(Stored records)
** Begin **

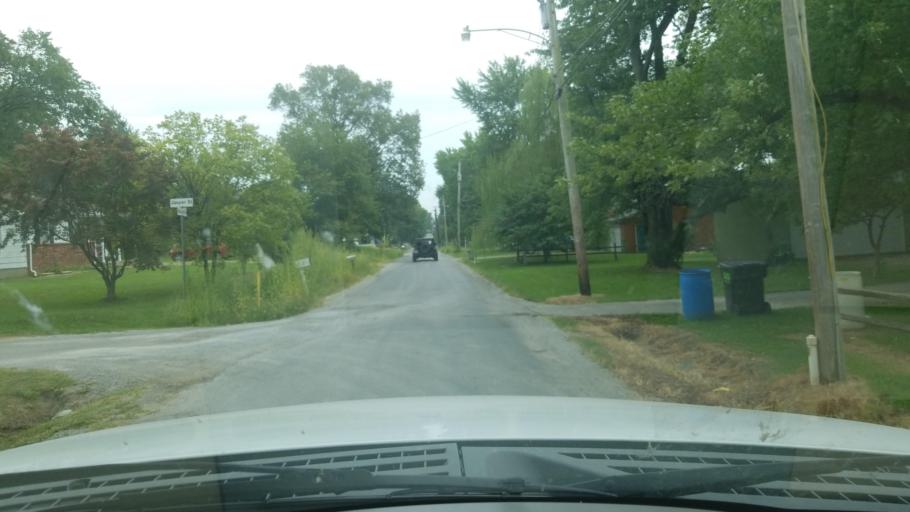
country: US
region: Illinois
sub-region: Saline County
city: Eldorado
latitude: 37.8213
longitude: -88.4477
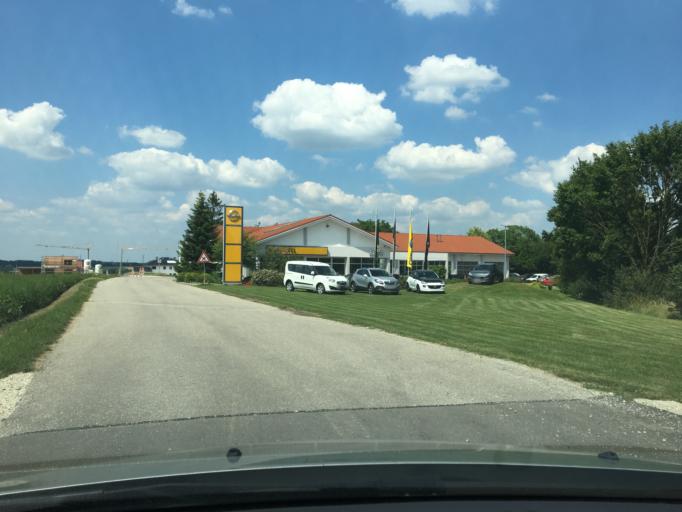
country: DE
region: Bavaria
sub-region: Upper Bavaria
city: Neumarkt-Sankt Veit
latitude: 48.3514
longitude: 12.5090
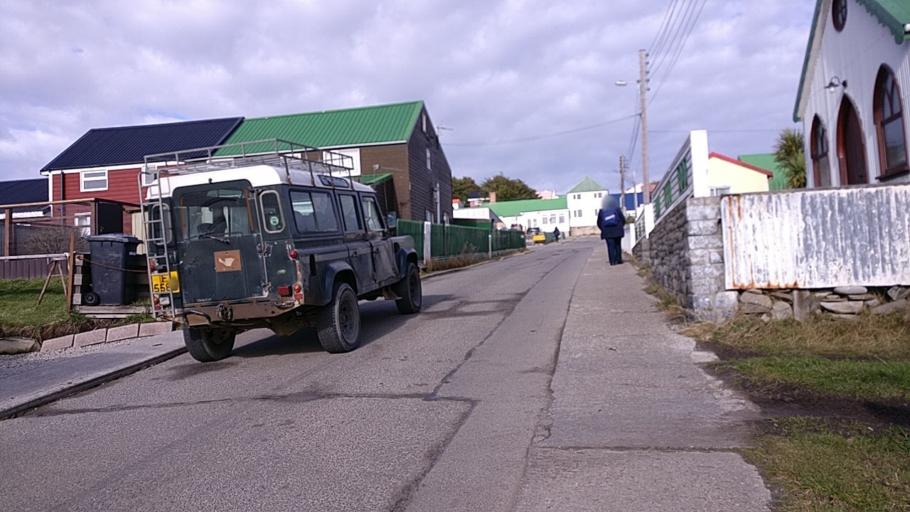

** End **

Reproduce the lines from the one containing "region: Illinois" through the end of the material, substituting "lon" for every occurrence of "longitude" and leaving everything else unchanged. Omit the pictures from the output.

# TASK ANSWER
region: Illinois
sub-region: Saline County
city: Eldorado
latitude: 37.8213
lon: -88.4477
country: DE
region: Bavaria
sub-region: Upper Bavaria
city: Neumarkt-Sankt Veit
latitude: 48.3514
lon: 12.5090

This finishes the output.